79. Memorandum From the Military Assistant (Haig) to the President’s Assistant for National Security Affairs (Kissinger)1 2

SUBJECT:

  • ENDC Seabed Negotiations

Reference your conversation this morning concerning Gerard Smith’s activities on the seabed, at Tab A is a memorandum from Colonel Lemnitzer for you, sent at General Wheeler’s request, which outlines some serious problems they had with ACDA over the weekend.

As a result of your instructions this morning and Colonel Lemnitzer’s memorandum, I called John Walsh and gave him the bill of particulars outlined by Colonel Lemnitzer and also asked where the status of the seabed negotiations stood. John stated that he was completely unaware of ACDA’s weekend doings and in order to get a handle on them, would request an immediate report from ACDA on the status of the negotiations, with emphasis on the seabed talks. John feels this action will smoke out any precipitous movement at Geneva with which we may not be aware.

[Page 2]

Tab A
Memorandum from the Supreme Allied Commander, Europe (Lemnitzer) to the President’s Assistant for National Security Affairs (Kissinger)

SUBJECT: Arms Control Policy-Making

1.
General Wheeler has asked me to bring to your attention an example of attempted policy-making through hasty interagency coordination of instructions for U.S. delegates. As you will recall, the recent NSC meeting of March 15 on the current ENDC session, plus the President’s letter of instructions (Tab 1) to Mr. Smith, amplified by State 041598 (Tab 2), clearly illuminated the U.S. position with respect to seabed arms control discussions.
2.

* _Extracted data_:
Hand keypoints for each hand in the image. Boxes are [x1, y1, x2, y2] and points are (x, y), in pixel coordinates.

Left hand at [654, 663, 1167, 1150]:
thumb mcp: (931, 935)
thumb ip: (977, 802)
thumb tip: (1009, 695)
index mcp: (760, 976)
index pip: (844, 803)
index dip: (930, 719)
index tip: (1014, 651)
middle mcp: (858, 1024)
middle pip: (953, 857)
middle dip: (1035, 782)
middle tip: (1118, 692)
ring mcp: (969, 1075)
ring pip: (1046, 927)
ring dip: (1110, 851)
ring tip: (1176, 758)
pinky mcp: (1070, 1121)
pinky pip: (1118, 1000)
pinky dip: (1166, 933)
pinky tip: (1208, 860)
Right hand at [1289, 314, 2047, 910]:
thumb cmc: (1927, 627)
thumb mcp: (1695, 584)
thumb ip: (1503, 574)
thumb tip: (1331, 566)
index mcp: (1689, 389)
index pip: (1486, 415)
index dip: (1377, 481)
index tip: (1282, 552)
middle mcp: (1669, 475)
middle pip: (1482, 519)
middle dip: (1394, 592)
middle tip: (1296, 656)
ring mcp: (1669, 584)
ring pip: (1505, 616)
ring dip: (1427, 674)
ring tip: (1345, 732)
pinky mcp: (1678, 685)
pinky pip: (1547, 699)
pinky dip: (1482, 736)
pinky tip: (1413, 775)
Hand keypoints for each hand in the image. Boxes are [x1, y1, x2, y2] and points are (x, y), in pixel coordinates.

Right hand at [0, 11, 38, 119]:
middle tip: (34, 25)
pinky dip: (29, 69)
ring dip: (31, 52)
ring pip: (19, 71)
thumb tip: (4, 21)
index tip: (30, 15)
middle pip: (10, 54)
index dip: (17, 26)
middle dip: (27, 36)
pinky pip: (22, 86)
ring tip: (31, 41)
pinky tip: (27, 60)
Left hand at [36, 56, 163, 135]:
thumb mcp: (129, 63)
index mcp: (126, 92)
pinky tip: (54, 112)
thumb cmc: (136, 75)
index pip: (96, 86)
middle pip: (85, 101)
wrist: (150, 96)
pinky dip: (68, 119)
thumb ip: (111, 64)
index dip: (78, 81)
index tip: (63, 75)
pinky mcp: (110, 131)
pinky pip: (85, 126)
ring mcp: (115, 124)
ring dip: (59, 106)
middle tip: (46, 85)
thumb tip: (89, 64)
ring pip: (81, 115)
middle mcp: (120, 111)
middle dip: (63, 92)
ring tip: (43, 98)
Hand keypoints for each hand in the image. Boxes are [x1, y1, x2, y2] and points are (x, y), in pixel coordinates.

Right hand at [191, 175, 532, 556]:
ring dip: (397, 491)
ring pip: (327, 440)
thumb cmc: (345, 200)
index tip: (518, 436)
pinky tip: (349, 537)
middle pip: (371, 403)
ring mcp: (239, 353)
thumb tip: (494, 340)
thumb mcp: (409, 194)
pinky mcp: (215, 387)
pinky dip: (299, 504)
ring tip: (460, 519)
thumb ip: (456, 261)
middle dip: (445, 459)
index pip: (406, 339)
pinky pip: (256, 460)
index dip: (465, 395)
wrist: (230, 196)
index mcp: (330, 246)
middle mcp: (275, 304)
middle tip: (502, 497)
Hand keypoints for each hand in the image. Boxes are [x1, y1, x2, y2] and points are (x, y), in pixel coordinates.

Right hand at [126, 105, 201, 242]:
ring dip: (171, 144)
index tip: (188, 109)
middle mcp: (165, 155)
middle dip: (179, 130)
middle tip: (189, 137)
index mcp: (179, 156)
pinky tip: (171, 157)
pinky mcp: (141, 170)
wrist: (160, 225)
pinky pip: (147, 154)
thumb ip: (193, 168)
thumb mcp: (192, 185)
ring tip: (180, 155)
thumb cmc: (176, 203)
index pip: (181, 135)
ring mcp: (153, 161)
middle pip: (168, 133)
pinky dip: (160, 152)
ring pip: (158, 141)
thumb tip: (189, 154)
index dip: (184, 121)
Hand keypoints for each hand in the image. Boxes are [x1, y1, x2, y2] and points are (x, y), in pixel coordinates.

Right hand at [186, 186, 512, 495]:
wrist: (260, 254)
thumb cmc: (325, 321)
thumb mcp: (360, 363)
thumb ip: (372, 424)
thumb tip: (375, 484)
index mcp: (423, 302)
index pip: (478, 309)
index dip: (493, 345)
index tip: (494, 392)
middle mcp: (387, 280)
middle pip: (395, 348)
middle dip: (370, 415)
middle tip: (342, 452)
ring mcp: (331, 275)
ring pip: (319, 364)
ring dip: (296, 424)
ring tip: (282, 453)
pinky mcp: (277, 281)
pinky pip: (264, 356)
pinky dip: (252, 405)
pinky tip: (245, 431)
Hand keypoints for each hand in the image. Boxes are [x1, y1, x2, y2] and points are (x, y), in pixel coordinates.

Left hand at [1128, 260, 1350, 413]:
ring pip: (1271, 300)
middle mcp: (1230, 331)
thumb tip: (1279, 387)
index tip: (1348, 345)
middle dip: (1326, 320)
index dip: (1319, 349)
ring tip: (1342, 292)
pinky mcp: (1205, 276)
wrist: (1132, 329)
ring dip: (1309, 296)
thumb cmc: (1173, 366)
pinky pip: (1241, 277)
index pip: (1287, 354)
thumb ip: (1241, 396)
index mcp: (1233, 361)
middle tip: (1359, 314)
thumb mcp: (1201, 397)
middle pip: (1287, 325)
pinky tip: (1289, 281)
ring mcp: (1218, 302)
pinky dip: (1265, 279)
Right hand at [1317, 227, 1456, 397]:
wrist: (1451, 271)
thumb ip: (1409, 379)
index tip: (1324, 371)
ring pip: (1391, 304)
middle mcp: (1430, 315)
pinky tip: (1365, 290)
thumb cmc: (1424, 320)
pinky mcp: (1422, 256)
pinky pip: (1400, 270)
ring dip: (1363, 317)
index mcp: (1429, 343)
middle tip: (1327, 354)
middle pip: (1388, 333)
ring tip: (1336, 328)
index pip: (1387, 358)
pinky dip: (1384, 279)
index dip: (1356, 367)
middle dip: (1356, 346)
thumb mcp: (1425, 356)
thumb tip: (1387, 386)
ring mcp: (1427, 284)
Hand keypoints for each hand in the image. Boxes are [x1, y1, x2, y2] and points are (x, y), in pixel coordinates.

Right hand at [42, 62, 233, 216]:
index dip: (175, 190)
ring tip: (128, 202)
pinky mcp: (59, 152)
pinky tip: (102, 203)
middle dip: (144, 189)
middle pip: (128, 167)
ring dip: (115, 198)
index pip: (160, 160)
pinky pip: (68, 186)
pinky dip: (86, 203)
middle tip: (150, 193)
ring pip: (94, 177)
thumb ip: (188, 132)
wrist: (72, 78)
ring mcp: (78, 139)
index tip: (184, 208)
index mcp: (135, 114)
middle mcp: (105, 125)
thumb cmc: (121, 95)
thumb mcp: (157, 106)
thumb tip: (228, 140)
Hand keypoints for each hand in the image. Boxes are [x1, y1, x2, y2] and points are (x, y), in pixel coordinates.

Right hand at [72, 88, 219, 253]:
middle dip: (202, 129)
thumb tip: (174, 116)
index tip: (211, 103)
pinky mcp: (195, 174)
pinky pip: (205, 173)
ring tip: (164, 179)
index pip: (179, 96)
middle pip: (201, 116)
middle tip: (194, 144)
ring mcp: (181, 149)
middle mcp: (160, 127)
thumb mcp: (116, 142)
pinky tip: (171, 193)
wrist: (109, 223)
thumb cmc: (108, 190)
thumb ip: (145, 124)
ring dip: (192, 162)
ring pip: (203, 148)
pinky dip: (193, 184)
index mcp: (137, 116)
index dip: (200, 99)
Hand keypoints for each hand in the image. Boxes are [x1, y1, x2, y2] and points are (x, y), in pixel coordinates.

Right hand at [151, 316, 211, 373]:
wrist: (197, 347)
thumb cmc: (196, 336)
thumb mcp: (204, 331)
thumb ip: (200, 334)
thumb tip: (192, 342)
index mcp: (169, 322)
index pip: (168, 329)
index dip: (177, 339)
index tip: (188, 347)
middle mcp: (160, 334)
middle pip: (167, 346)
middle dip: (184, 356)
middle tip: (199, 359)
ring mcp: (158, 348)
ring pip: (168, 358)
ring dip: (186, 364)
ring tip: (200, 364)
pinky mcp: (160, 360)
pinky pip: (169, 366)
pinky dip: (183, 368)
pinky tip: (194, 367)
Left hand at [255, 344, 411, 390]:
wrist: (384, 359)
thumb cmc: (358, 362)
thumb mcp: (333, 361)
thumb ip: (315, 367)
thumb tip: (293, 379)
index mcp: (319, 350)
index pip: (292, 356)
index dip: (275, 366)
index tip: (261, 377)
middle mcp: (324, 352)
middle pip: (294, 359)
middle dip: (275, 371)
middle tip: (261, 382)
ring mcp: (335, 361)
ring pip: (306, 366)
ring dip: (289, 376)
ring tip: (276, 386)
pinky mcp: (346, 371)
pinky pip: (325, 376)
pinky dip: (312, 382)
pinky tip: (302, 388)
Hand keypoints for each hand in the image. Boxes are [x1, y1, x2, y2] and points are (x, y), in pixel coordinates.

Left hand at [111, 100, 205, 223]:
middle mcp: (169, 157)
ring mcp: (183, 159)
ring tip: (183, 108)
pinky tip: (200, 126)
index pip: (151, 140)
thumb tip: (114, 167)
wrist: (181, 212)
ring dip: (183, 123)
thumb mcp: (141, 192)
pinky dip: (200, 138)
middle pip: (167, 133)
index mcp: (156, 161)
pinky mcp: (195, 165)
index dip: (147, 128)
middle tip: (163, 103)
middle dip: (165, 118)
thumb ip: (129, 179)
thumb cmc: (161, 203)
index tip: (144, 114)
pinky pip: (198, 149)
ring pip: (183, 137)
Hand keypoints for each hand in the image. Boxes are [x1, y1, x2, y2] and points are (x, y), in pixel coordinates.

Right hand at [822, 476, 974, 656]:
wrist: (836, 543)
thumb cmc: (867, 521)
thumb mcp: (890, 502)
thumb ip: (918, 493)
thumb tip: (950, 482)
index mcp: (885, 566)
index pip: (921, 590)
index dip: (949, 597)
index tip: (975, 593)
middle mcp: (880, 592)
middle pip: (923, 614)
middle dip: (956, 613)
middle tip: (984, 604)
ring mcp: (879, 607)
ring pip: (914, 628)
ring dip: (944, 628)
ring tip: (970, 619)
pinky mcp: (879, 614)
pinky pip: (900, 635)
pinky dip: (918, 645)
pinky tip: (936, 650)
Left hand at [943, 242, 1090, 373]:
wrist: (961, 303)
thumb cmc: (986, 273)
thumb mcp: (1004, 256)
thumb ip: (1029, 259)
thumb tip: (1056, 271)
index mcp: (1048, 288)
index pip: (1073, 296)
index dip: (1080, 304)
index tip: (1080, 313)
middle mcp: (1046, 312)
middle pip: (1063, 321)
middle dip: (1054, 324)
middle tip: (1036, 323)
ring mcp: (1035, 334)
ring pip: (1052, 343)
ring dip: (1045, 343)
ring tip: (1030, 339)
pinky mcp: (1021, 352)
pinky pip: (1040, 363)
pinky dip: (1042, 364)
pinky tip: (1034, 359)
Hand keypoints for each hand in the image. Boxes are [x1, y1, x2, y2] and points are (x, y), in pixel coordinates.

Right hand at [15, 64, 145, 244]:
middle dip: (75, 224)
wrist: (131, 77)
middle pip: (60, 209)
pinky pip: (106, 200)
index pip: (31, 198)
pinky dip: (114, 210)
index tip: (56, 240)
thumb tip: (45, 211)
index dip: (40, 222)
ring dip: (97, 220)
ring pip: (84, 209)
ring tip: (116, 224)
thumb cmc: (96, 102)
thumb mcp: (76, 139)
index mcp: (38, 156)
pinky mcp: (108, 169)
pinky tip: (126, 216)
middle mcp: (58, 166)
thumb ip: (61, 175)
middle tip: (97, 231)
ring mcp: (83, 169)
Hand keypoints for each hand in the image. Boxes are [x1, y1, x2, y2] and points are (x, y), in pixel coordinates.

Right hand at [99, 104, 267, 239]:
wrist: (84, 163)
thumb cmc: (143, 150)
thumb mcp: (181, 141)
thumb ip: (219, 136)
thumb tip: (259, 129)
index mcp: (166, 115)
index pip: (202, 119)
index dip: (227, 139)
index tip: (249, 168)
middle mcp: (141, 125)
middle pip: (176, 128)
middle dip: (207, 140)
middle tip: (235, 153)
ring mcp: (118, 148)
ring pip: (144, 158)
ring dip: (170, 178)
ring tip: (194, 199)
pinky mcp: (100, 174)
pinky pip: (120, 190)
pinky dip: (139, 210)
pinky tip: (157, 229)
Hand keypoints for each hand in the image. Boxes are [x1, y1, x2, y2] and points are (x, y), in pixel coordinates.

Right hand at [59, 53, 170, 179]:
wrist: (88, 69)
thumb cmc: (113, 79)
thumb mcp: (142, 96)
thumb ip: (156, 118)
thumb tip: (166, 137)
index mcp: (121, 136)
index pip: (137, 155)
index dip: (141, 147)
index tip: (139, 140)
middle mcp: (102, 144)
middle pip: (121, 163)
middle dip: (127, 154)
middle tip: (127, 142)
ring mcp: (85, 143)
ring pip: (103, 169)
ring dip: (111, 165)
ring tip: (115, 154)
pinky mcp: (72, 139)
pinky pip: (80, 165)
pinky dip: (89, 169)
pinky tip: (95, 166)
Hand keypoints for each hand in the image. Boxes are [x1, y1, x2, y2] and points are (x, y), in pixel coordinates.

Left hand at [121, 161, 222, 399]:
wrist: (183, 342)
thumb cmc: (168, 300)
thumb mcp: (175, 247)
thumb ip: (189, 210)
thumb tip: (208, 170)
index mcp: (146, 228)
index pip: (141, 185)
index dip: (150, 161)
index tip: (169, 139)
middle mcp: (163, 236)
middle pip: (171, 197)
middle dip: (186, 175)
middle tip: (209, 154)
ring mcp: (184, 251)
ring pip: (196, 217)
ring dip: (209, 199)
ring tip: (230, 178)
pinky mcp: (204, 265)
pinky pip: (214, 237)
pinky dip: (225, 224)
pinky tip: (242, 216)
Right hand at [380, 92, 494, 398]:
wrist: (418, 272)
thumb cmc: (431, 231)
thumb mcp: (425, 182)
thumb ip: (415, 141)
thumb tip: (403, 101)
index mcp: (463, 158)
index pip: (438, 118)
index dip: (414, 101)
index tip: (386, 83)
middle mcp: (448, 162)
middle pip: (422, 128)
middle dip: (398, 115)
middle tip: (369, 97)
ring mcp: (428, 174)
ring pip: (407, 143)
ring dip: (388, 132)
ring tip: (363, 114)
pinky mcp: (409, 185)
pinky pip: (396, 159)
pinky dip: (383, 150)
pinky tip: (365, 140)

* _Your assignment_:
In the memorandum, on what date was the NSC meeting on the current ENDC session held? The data have no role in this exercise.

* _Task output_:
March 15.